--- Passage provided ---

Welcome to Jupiter, Juno.

juno

NASA aren’t the only ones celebrating the Juno spacecraft’s successful arrival at Jupiter this week.

In a surprise move, and also that someone at Google was obviously hoping and anticipating that Juno wouldn’t miss or indeed slam right into Jupiter, literally minutes after Juno entered orbit Google’s search page began showcasing a new “doodle” celebrating the spaceflight accomplishment.

And it is a major feat for science and engineering without doubt.

The arrival at Jupiter is the culmination of a five year, five hundred-million-mile journey for the small spacecraft. But “small” in this case is a relative term.

Juno had a weight of three thousand, five hundred pounds on Earth and is built like a tank. The reason for that is because Jupiter’s waiting upper atmosphere is quite hostile.

As NASA took seven years to build the craft, and then spent several thousand hours testing it, it shouldn’t come as a surprise that Juno covered her with Titanium shielding to withstand the powerful radiation, freezing temperatures and pummelling fast travelling orbiting rocks. It’s hoped that the armour will keep Juno safe for her planned yearlong orbit of Jupiter.

The other reason for the titanium shielding is that the Juno mission wasn’t cheap.  When it launched back in 2011, the mission was estimated to cost around One point one billion dollars.

The doodle itself has a pixelated retro early nineties video game feel to it, reminiscent of some the early Star Trek games, and features a rotating image of the Juno craft where the second “O” of Google should be. Six happy NASA scientists are seen to jumping up and down back in mission control.

The Juno doodle is not the first astronomy related image Google have done either.  They celebrated the Rosetta mission back in 2014, and also featured the New Horizons flyby of Pluto in 2015.

--- Material shown ---

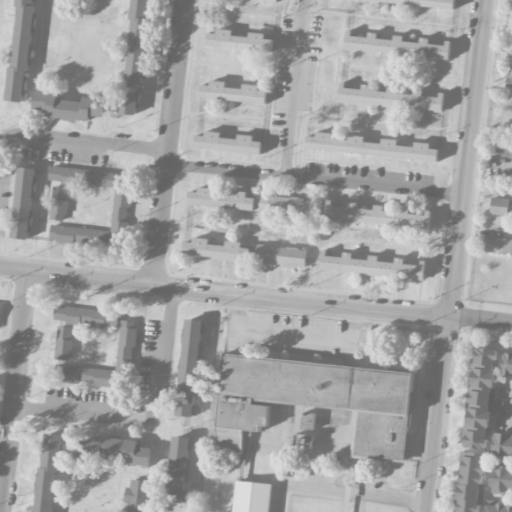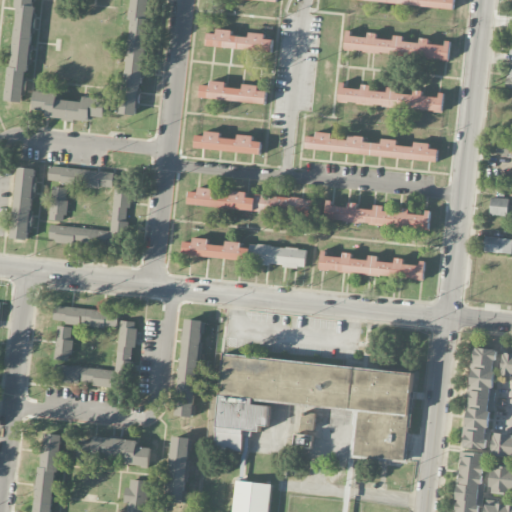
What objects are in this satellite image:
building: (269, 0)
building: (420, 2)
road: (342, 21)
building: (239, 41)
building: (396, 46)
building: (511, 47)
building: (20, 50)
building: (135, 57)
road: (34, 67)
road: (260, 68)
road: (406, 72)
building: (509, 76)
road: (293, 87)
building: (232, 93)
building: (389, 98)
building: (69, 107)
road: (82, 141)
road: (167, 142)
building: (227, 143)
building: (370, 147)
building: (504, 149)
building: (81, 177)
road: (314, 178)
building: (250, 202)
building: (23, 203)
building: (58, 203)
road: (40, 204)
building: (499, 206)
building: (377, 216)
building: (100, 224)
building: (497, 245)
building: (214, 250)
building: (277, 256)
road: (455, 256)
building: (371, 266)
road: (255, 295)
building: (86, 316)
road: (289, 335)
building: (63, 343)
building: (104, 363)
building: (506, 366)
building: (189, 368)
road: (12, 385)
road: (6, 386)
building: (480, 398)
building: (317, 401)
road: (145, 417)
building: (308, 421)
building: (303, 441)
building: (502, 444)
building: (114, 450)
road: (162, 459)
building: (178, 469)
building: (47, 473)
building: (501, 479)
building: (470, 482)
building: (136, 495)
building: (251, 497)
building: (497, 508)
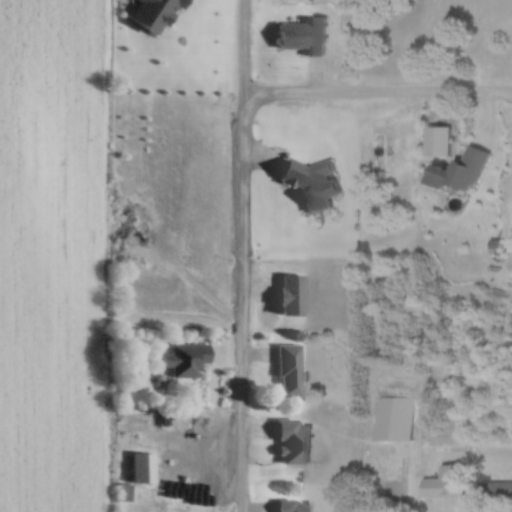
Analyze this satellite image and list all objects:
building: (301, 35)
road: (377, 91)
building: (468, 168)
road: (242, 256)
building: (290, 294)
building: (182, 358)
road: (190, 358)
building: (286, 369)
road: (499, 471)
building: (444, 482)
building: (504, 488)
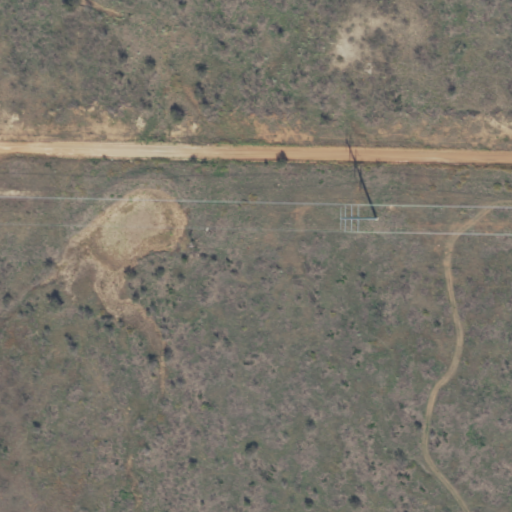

---

▶ [What is needed]:
In one to three sentences, explain why the article on Juno's arrival at Jupiter says the spacecraft was built like a tank. The listing bears no relation to the article on Juno's arrival at Jupiter.

▶ [Answer to this task]:
Juno was built like a tank because the upper atmosphere of Jupiter that awaited it is quite hostile.